AI web browsers are the new trend, but will ChatGPT and Perplexity Chrome competitors turn out to be a fad?

  • Perplexity’s new Comet browser promises an AI assistant that travels the web for you
  • Comet joins other AI browsers aiming to beat Chrome and other popular platforms.
  • Though AI companies are betting on their browser's enticing users, their mainstream appeal is uncertain.

Perplexity has officially made the move to web browsers, embedding its AI tools into Comet, its new Chromium browser.

It’s available now, initially only to some subscribers of Perplexity’s $200-a-month Max plan. At first glance, Comet is like most browsers, but Comet has a unique sidebar. You can highlight a word, sentence, or image, and Comet will discuss it with you. You can get a summary of an article, write an RSVP, or organize the itinerary of your next vacation. There's also a privacy benefit. Perplexity says all of the AI processing stays local and that it won’t train its AI using your site visits.

It makes sense. Browsers are central to modern work and life. If AI models can latch onto our browsing flow, then we will be using them all the time. But will it stick?

The browser space has seen a lot of failed Chrome clones, from Yahoo Browser to Internet Explorer 6. Chrome and Safari claim over 90% market share globally. The subscription price alone might be the biggest deterrent. Perplexity’s Comet is $200 a month. Compared to the price of 'free,' it would take a lot more than an occasional paper summary to make people pay up.
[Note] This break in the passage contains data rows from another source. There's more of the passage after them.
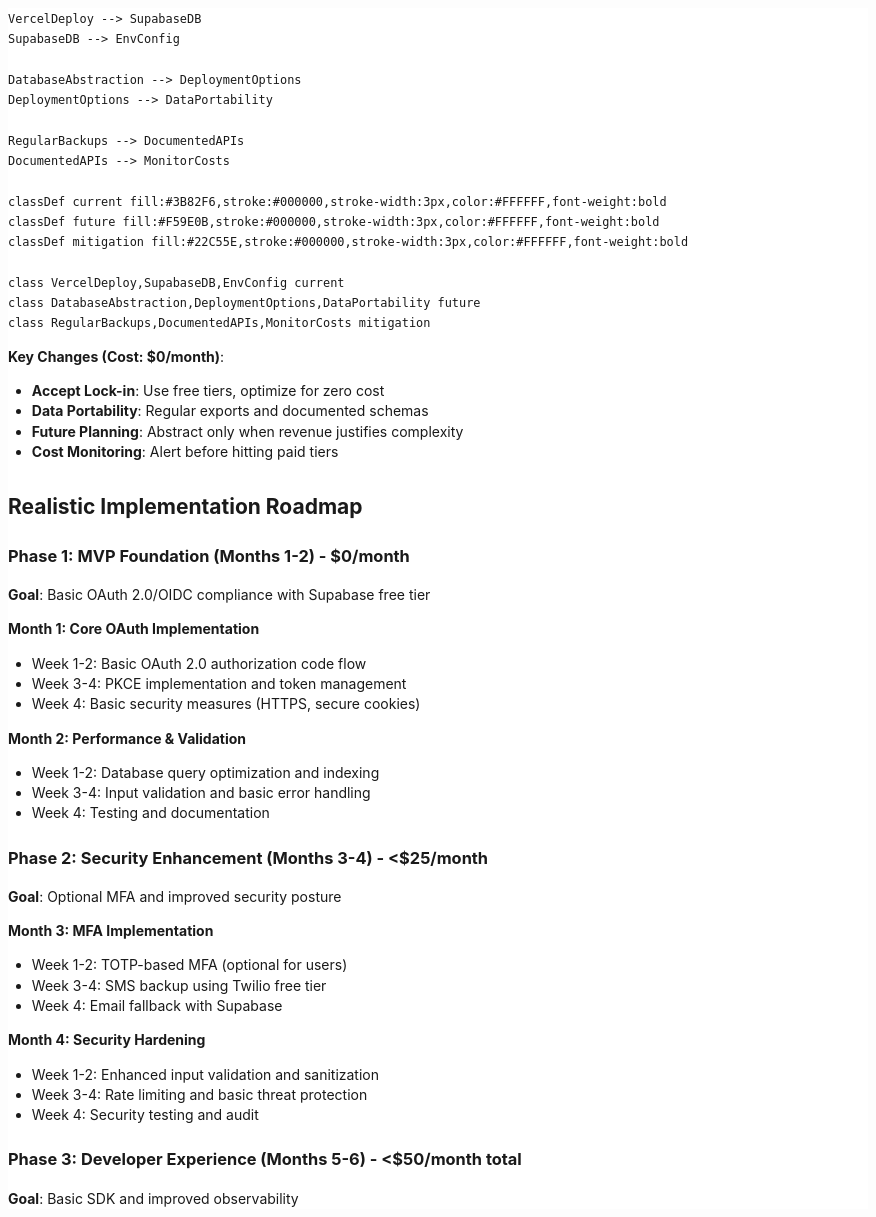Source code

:     VercelDeploy --> SupabaseDB
    SupabaseDB --> EnvConfig
    
    DatabaseAbstraction --> DeploymentOptions
    DeploymentOptions --> DataPortability
    
    RegularBackups --> DocumentedAPIs
    DocumentedAPIs --> MonitorCosts
    
    classDef current fill:#3B82F6,stroke:#000000,stroke-width:3px,color:#FFFFFF,font-weight:bold
    classDef future fill:#F59E0B,stroke:#000000,stroke-width:3px,color:#FFFFFF,font-weight:bold
    classDef mitigation fill:#22C55E,stroke:#000000,stroke-width:3px,color:#FFFFFF,font-weight:bold
    
    class VercelDeploy,SupabaseDB,EnvConfig current
    class DatabaseAbstraction,DeploymentOptions,DataPortability future
    class RegularBackups,DocumentedAPIs,MonitorCosts mitigation
</div>

**Key Changes (Cost: $0/month)**:
- **Accept Lock-in**: Use free tiers, optimize for zero cost
- **Data Portability**: Regular exports and documented schemas
- **Future Planning**: Abstract only when revenue justifies complexity
- **Cost Monitoring**: Alert before hitting paid tiers

## Realistic Implementation Roadmap

### Phase 1: MVP Foundation (Months 1-2) - $0/month
**Goal**: Basic OAuth 2.0/OIDC compliance with Supabase free tier

**Month 1: Core OAuth Implementation**
- Week 1-2: Basic OAuth 2.0 authorization code flow
- Week 3-4: PKCE implementation and token management
- Week 4: Basic security measures (HTTPS, secure cookies)

**Month 2: Performance & Validation**
- Week 1-2: Database query optimization and indexing
- Week 3-4: Input validation and basic error handling
- Week 4: Testing and documentation

### Phase 2: Security Enhancement (Months 3-4) - <$25/month
**Goal**: Optional MFA and improved security posture

**Month 3: MFA Implementation**
- Week 1-2: TOTP-based MFA (optional for users)
- Week 3-4: SMS backup using Twilio free tier
- Week 4: Email fallback with Supabase

**Month 4: Security Hardening**
- Week 1-2: Enhanced input validation and sanitization
- Week 3-4: Rate limiting and basic threat protection
- Week 4: Security testing and audit

### Phase 3: Developer Experience (Months 5-6) - <$50/month total
**Goal**: Basic SDK and improved observability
And while Comet shows how it might be useful as a way for Perplexity to meld its AI with a web browser, it's hardly alone in pursuing the idea of augmenting web browsers with AI. OpenAI is building a ChatGPT-native Operator browser. Currently, The Browser Company, Opera's Aria, Microsoft's Edge with Copilot, and others are all providing similar services. And Google is continuously adding AI to Chrome, offering quick overviews, summaries, and image explanations.

AI browsing future

Perplexity, OpenAI, and any other contender face the same challenge of getting people to switch. And while it's possible that Perplexity breaks through to a new group of users with the idea of an AI browser, they will then have to face off against each other as well as the AI-enhanced versions of Chrome, Safari, and the others on the rise from Brave to Firefox, each with their own pitch for a better AI, more privacy, or another appealing feature.

Or, maybe the concerns about technical issues and user privacy will keep the AI browser a niche product with limited appeal for hardcore users, a bit like Linux. AI might be the future of browsing, a brief fad, or something in between.

The question of what makes it worth the effort will need to be answered. If Comet and others can streamline the online experience and save us a lot of time, they'll be popping up everywhere, but for now, they’re novelties priced at a premium. We'll have to see if the AI-enhanced browser can find the users it needs to last.